EXERCISE AIM.
Search the entries below for the word "labels", then copy each line in which it is found.
+ + + +
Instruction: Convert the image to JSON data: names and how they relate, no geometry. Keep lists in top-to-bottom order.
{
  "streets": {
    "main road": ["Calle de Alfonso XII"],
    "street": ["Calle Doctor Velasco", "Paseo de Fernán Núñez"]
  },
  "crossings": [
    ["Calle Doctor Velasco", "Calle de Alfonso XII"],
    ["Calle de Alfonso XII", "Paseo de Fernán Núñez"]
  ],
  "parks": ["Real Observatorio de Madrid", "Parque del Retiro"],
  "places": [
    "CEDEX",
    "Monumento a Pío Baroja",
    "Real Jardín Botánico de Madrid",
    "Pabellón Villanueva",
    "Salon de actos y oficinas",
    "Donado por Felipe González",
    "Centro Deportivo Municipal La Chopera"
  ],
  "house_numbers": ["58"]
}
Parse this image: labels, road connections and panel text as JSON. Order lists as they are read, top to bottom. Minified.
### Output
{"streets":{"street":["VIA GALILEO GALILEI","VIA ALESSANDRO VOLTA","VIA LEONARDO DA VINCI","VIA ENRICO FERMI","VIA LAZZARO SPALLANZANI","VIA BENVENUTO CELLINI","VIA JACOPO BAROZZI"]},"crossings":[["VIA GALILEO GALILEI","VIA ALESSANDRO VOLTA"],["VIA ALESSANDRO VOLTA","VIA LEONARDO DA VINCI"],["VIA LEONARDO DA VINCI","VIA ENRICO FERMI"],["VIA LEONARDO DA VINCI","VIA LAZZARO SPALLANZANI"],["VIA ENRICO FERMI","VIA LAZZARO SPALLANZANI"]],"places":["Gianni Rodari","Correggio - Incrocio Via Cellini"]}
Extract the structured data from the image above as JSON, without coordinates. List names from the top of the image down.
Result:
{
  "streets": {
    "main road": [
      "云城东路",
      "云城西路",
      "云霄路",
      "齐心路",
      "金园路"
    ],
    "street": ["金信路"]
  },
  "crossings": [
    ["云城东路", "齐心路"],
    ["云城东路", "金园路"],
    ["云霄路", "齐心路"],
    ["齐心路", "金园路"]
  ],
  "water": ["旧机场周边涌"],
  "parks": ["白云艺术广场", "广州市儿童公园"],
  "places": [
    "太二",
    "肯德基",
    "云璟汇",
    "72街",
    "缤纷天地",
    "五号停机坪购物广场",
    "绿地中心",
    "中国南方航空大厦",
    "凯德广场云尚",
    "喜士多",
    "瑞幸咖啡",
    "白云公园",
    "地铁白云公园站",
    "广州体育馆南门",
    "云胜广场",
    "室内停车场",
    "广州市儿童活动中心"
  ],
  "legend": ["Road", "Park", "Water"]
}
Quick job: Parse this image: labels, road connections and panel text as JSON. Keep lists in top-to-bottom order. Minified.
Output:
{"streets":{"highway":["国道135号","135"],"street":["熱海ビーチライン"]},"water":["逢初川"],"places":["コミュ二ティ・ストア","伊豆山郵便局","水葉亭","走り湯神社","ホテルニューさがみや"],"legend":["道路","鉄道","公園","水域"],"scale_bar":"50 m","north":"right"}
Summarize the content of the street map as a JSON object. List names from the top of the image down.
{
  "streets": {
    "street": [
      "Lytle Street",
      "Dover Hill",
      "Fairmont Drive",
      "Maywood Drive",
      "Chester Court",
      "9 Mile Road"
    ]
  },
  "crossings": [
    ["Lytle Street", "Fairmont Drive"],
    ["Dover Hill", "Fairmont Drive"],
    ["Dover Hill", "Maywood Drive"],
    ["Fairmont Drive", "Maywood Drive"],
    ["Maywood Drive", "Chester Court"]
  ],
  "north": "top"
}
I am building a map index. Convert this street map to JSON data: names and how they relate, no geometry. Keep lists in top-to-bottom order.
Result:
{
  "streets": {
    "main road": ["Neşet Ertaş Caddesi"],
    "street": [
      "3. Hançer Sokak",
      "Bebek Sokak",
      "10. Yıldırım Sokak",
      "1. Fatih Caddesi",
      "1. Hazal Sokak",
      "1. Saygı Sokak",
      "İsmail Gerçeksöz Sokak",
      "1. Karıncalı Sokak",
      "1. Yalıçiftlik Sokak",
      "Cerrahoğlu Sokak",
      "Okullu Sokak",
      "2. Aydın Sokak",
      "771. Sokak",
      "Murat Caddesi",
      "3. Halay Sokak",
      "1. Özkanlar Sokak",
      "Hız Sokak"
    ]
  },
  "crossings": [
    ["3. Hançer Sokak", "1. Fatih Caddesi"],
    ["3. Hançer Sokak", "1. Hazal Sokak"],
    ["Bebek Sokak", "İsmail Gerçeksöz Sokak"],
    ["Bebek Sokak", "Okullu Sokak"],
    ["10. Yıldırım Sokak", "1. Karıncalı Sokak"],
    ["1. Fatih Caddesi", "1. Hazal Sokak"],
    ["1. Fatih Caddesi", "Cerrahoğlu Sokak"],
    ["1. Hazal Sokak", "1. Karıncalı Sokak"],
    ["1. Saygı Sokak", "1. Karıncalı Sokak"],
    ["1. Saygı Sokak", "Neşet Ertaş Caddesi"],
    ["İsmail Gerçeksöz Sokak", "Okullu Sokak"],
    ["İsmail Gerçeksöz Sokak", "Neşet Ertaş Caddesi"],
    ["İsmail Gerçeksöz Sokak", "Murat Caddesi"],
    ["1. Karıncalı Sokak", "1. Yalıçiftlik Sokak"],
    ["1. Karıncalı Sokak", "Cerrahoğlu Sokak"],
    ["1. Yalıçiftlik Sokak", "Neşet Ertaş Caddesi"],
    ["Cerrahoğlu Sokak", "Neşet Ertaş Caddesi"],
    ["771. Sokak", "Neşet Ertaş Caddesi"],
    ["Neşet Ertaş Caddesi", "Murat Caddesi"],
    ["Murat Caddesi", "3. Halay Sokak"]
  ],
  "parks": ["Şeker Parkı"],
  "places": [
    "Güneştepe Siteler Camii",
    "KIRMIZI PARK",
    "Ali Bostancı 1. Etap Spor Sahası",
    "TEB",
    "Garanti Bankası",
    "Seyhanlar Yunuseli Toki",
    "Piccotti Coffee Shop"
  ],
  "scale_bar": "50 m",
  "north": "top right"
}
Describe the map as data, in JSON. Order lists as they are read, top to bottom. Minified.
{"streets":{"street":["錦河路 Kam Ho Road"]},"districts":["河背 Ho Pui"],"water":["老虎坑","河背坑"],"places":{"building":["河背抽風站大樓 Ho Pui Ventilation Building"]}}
+ + + +
PROBLEM SOLUTION.
Parse this image: labels, road connections and panel text as JSON. Order lists as they are read, top to bottom. Minified.
Quick job: Parse this image: labels, road connections and panel text as JSON. Keep lists in top-to-bottom order. Minified.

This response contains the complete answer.